La panique des Lorientais est à son comble. Il ne leur reste plus qu'une planche de salut : le pont Saint-Christophe. Ses câbles se rompent et le tablier déverse dans l'eau peuplée de myriade de crustacés, plusieurs milliers de nos compatriotes qu'il leur offre en pâture.

 

Tout va se terminer, pensent-ils, mais Jean Cotard ne l'entend pas ainsi. Cependant, au milieu de ce désastre sans précédent, auquel nous avait habitué la sinistre aventure des faux pèlerins du Grand Bouddha, l'auteur de Chère petite Ti-Haï nous réapparait tout à coup.
Cet auteur qui manie les masses avec aisance nous décrit aussi de fines silhouettes féminines. Le Flot d'épouvante en comporte trois. Il les a serties lumineuses et pures, sur un fond de décor atroce.
Hélas ! des trois jeunes filles sorties courageuses au-delà de l'extrême du possible, du charnier qu'est devenu Larmor, une seule y reviendra.
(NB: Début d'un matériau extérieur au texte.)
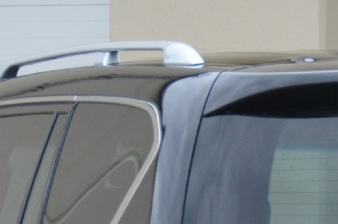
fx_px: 7989
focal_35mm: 853
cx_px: 308
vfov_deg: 1.6
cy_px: 435
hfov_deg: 2.4
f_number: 5.3
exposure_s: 1/640
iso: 800
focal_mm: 105
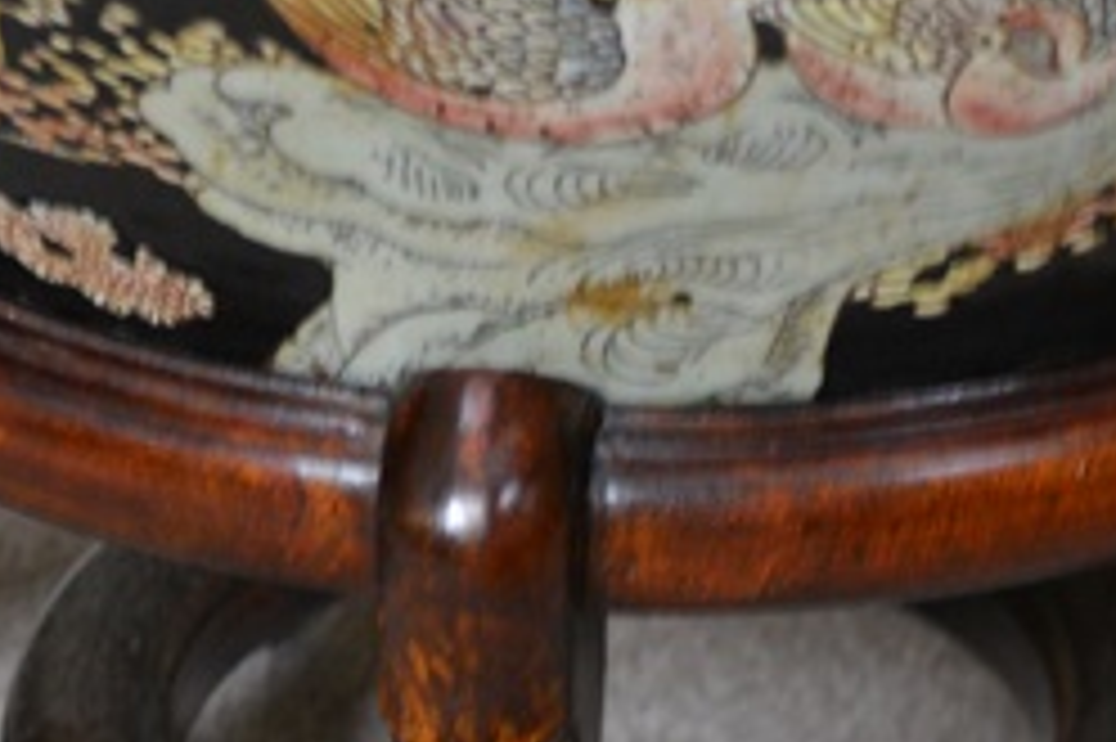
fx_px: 5731
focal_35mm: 185
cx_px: 864
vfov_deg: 7.4
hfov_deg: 11.1
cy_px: 800
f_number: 5
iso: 1600
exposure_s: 1/30
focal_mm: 34
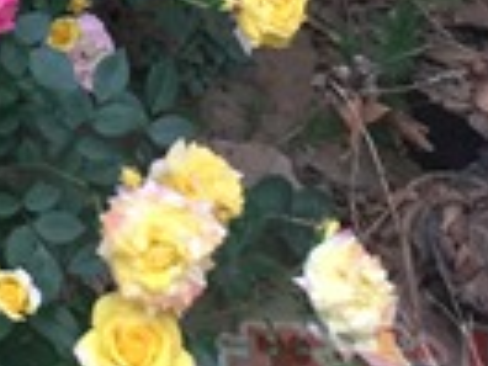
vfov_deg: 10.3
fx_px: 1861
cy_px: -373
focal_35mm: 132
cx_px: -296
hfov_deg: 13.8
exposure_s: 1/33
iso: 125
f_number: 2.2
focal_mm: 4.15
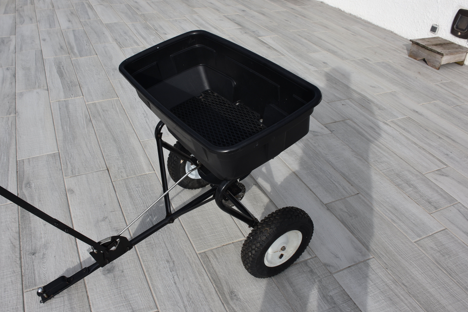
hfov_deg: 61.9
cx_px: 224
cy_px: 159
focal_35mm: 30
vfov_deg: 43.6
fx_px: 390
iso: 180
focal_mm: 18
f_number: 8
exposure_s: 1/500
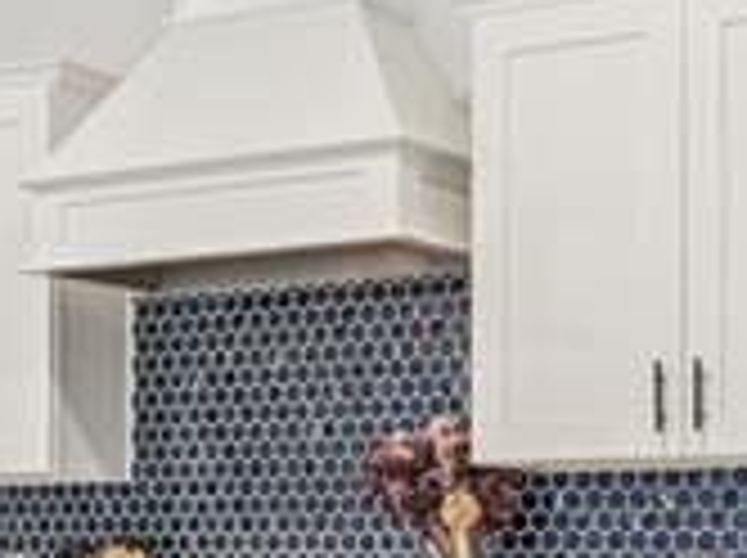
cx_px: 270
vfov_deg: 16.2
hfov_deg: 22.0
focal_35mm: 89
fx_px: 1918
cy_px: 554
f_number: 8
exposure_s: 1/6
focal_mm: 10
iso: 200
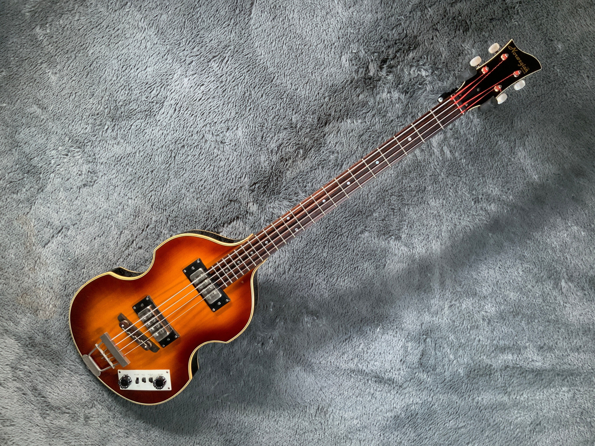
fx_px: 498
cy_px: 223
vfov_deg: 48.2
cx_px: 298
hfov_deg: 61.7
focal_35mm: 29
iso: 100
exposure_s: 1/60
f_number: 1.8
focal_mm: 3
Elle aura triomphé de la faim, de la soif, des blessures, des naufrages, de la peste, des crabes, des charges de chevaux emballés, de la voracité des chiens enragés, de la lubricité de pâles voyous, des attaques forcenées des fous. . .
Des trois jeunes filles parties à la découverte, une seule revient donc à Larmor. Dans l'antique église qui eut toujours l'aspect de forteresse, agonisent les derniers survivants de la colonie joyeuse de la semaine passée.

 

Enfin, la France s'inquiète du sort de la côte bretonne et y envoie. . . des régiments sénégalais, de bons géants semblables à ceux du dix-septième tirailleur que commande à Damas, le colonel Cotard. C'est la délivrance, quelques jets de liquide enflammé suffisent à disperser le flot d'épouvante.